T-mobile has been pushing it's no-contract plans and after checking it out, I'm quite pleased with what they offer.

For $50 a month:

  • Unlimited Talk
  • Unlimited Text
  • Unlimited Data (500mb at highspeed, throttled after that)
  • Tethering Included
  • Blackberry Services Included.

I faced some challenges getting my phone working and getting everything just so. It's not quite perfect yet (I do not have contacts syncing between gmail and my phone), but it's close enough. It was a semi-arduous process mostly because I'm cheap and went the third-party phone route (which I in no way blame T-mobile for. They're super cool with you just buying a SIM card and registering whatever).

Transferring a Number

I just got a new number less than a year ago. I did not want to have to get a new one yet again and have to update everything yet again. Luckily some laws were passed a few years ago that require cell carriers to allow numbers to be transferred. To transfer a cell phone number you need your wireless account number and your pin. With Virgin Mobile I had to call to get this information.
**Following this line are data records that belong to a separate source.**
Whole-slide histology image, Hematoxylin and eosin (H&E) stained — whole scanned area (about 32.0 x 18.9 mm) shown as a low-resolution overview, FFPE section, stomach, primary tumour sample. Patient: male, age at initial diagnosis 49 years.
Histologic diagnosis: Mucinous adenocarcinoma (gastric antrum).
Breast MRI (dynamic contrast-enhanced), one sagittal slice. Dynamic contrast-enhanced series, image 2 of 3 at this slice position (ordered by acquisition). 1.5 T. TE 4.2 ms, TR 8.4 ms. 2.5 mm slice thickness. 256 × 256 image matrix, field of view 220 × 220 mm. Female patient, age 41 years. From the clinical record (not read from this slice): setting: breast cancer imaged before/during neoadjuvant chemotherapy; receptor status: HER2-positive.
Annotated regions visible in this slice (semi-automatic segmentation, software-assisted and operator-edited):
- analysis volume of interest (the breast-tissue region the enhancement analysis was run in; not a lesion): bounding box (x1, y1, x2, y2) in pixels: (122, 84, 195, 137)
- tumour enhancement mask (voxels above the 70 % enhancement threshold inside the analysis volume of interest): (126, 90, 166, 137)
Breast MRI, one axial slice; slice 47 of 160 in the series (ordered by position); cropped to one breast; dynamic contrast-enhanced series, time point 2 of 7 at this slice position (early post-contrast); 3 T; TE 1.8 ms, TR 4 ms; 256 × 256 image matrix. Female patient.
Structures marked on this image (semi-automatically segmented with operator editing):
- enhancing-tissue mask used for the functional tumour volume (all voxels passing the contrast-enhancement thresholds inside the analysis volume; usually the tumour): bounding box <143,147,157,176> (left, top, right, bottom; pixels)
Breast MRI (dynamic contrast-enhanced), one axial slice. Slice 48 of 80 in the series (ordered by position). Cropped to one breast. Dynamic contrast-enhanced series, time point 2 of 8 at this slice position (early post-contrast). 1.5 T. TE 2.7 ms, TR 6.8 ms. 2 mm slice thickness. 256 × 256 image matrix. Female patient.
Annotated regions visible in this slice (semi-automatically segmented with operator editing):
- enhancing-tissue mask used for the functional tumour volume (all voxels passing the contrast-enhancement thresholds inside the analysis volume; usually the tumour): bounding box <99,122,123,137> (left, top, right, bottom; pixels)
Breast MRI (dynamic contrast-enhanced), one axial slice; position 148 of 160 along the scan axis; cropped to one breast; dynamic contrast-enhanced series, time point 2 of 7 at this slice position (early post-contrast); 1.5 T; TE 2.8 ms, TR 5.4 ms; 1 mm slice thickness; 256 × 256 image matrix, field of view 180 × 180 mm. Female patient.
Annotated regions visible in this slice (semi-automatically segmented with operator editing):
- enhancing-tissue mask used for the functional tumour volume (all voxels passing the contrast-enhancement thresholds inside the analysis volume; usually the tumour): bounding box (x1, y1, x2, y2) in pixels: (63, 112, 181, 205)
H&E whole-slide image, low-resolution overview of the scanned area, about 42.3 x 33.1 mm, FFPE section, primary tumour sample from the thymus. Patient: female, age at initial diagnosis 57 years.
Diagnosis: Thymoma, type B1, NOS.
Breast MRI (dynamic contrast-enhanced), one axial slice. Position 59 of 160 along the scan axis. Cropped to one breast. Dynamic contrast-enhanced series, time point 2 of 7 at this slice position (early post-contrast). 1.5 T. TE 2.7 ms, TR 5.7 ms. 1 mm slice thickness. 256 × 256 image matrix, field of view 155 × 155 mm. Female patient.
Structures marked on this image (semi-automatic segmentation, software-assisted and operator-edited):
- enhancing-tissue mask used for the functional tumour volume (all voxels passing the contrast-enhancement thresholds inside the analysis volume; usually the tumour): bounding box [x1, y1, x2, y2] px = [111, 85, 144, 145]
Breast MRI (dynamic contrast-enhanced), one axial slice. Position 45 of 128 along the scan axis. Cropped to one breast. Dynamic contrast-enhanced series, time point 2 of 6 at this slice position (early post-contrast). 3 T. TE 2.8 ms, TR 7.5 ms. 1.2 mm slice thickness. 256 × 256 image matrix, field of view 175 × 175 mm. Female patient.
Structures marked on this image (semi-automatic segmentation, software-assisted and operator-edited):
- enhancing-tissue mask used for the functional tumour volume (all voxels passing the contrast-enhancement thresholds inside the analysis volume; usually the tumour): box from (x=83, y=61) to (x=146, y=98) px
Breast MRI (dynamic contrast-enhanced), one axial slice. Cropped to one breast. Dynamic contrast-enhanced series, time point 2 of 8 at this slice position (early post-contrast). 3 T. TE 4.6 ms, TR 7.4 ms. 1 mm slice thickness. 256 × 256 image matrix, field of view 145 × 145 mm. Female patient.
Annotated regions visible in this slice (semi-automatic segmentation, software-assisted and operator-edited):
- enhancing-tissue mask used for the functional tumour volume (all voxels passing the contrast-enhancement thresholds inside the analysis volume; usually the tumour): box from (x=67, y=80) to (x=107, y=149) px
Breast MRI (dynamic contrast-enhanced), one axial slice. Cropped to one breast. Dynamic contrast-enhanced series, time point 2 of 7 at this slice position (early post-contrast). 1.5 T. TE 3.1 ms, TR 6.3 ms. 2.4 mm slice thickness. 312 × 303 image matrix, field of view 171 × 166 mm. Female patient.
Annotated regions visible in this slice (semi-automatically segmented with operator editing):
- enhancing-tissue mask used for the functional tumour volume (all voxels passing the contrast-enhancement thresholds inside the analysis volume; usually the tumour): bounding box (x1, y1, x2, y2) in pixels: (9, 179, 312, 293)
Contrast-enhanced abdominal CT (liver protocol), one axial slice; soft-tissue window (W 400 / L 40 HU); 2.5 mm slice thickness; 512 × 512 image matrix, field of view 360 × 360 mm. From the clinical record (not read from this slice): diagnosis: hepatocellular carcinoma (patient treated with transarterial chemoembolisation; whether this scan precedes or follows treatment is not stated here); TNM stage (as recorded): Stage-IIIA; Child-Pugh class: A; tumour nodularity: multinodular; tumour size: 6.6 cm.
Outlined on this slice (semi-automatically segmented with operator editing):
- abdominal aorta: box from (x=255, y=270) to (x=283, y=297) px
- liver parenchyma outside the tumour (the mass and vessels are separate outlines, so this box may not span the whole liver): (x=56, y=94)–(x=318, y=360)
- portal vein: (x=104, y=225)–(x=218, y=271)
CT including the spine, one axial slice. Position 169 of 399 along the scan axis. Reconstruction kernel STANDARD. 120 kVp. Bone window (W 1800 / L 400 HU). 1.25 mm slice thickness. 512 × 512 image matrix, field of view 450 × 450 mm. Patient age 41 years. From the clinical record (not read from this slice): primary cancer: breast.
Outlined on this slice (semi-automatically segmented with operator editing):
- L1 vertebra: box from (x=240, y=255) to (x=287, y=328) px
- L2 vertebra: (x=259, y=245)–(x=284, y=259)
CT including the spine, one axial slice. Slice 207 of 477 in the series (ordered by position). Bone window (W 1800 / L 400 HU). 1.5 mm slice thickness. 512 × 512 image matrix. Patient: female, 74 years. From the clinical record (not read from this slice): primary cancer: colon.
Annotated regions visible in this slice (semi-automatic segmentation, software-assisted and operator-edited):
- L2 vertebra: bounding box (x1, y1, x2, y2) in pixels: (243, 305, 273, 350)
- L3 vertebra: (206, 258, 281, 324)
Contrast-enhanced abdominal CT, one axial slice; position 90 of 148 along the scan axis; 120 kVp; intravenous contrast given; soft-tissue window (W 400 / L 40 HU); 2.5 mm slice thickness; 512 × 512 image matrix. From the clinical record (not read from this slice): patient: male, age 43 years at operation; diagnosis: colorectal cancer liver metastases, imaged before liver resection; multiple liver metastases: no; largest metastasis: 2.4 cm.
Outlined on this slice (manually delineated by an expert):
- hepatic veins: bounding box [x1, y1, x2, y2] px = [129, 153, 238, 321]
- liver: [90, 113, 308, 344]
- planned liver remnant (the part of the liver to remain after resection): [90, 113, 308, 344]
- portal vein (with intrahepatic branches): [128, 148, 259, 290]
With Cricket (my wife's carrier) it was plainly and clearly visible on her manage account page. So, depending on your carrier you may have to call or may be able to easily find it.

When you sign up for service either tick the box saying you want to transfer a number and enter your credentials or call and provide the information over the phone.

Unlocking your Phone

If your phone is locked head over to http://freemyblackberry.com and follow their process for unlocking. I was impatient and appreciated the service so I ponied up $3 to get my unlock code instantly. It worked without issue.

Getting Internet Email Working

To get internet email (for example gmail, like any sane person will be using) you have to jump through a few hoops. First, make sure you have ordered Blackberry Internet Services from T-mobile. It's a $0/mo item, but you have to have it. Second, you must specify your phone is a blackberry on my.t-mobile.com. I have a 9300, which was not listed, but selecting any blackberry should do it. Once you've done that you can go to MobileLife→Email Settings and then you can follow the online email setup. I did that and within a few minutes a new app appeared on my phone for internet email.

Managing from Linux

Blackberries are business phones meant for enterprise business use which means Microsoft Windows based software. Bleh. I use Linux exclusively on my personal machines (the communal Windows 7 HTPC notwithstanding). There is a suite of software by the name of Barry available for Archlinux in the AUR. Barry includes a backup manager, dialup scripts and a pppob (ppp over barry) binary that lets you tether over USB. Standard bluetooth tools work beautiful and I push files via bluetooth all the time.

The bjavaloader problem lets you list, add, remove, software modules (the packages behind “apps”). bbssh lets you ssh into your machines. I'm still looking for a good free VNC/RDP app.